RECORDS FOR THIS EXERCISE Block Start

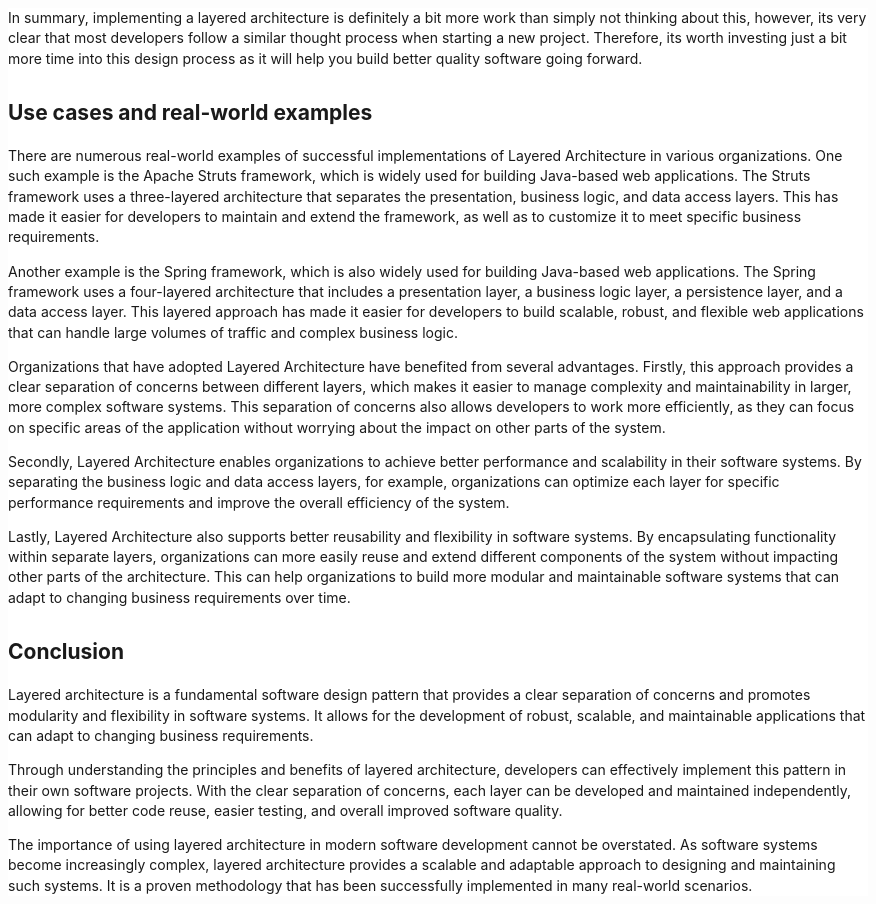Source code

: In summary, implementing a layered architecture is definitely a bit more work than simply not thinking about this, however, its very clear that most developers follow a similar thought process when starting a new project. Therefore, its worth investing just a bit more time into this design process as it will help you build better quality software going forward. 



## Use cases and real-world examples

There are numerous real-world examples of successful implementations of Layered Architecture in various organizations. One such example is the Apache Struts framework, which is widely used for building Java-based web applications. The Struts framework uses a three-layered architecture that separates the presentation, business logic, and data access layers. This has made it easier for developers to maintain and extend the framework, as well as to customize it to meet specific business requirements.

Another example is the Spring framework, which is also widely used for building Java-based web applications. The Spring framework uses a four-layered architecture that includes a presentation layer, a business logic layer, a persistence layer, and a data access layer. This layered approach has made it easier for developers to build scalable, robust, and flexible web applications that can handle large volumes of traffic and complex business logic.

Organizations that have adopted Layered Architecture have benefited from several advantages. Firstly, this approach provides a clear separation of concerns between different layers, which makes it easier to manage complexity and maintainability in larger, more complex software systems. This separation of concerns also allows developers to work more efficiently, as they can focus on specific areas of the application without worrying about the impact on other parts of the system.

Secondly, Layered Architecture enables organizations to achieve better performance and scalability in their software systems. By separating the business logic and data access layers, for example, organizations can optimize each layer for specific performance requirements and improve the overall efficiency of the system.

Lastly, Layered Architecture also supports better reusability and flexibility in software systems. By encapsulating functionality within separate layers, organizations can more easily reuse and extend different components of the system without impacting other parts of the architecture. This can help organizations to build more modular and maintainable software systems that can adapt to changing business requirements over time.

## Conclusion

Layered architecture is a fundamental software design pattern that provides a clear separation of concerns and promotes modularity and flexibility in software systems. It allows for the development of robust, scalable, and maintainable applications that can adapt to changing business requirements.

Through understanding the principles and benefits of layered architecture, developers can effectively implement this pattern in their own software projects. With the clear separation of concerns, each layer can be developed and maintained independently, allowing for better code reuse, easier testing, and overall improved software quality.

The importance of using layered architecture in modern software development cannot be overstated. As software systems become increasingly complex, layered architecture provides a scalable and adaptable approach to designing and maintaining such systems. It is a proven methodology that has been successfully implemented in many real-world scenarios.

RECORDS FOR THIS EXERCISE Block End

Beginning at the line above with "Lastly, Layered Architecture" and finishing at the line with "Layered architecture is a", return each line exactly and return nothing else.

● SOLUTION FOR THIS PROBLEM:
Lastly, Layered Architecture also supports better reusability and flexibility in software systems. By encapsulating functionality within separate layers, organizations can more easily reuse and extend different components of the system without impacting other parts of the architecture. This can help organizations to build more modular and maintainable software systems that can adapt to changing business requirements over time.

## Conclusion

Layered architecture is a fundamental software design pattern that provides a clear separation of concerns and promotes modularity and flexibility in software systems. It allows for the development of robust, scalable, and maintainable applications that can adapt to changing business requirements.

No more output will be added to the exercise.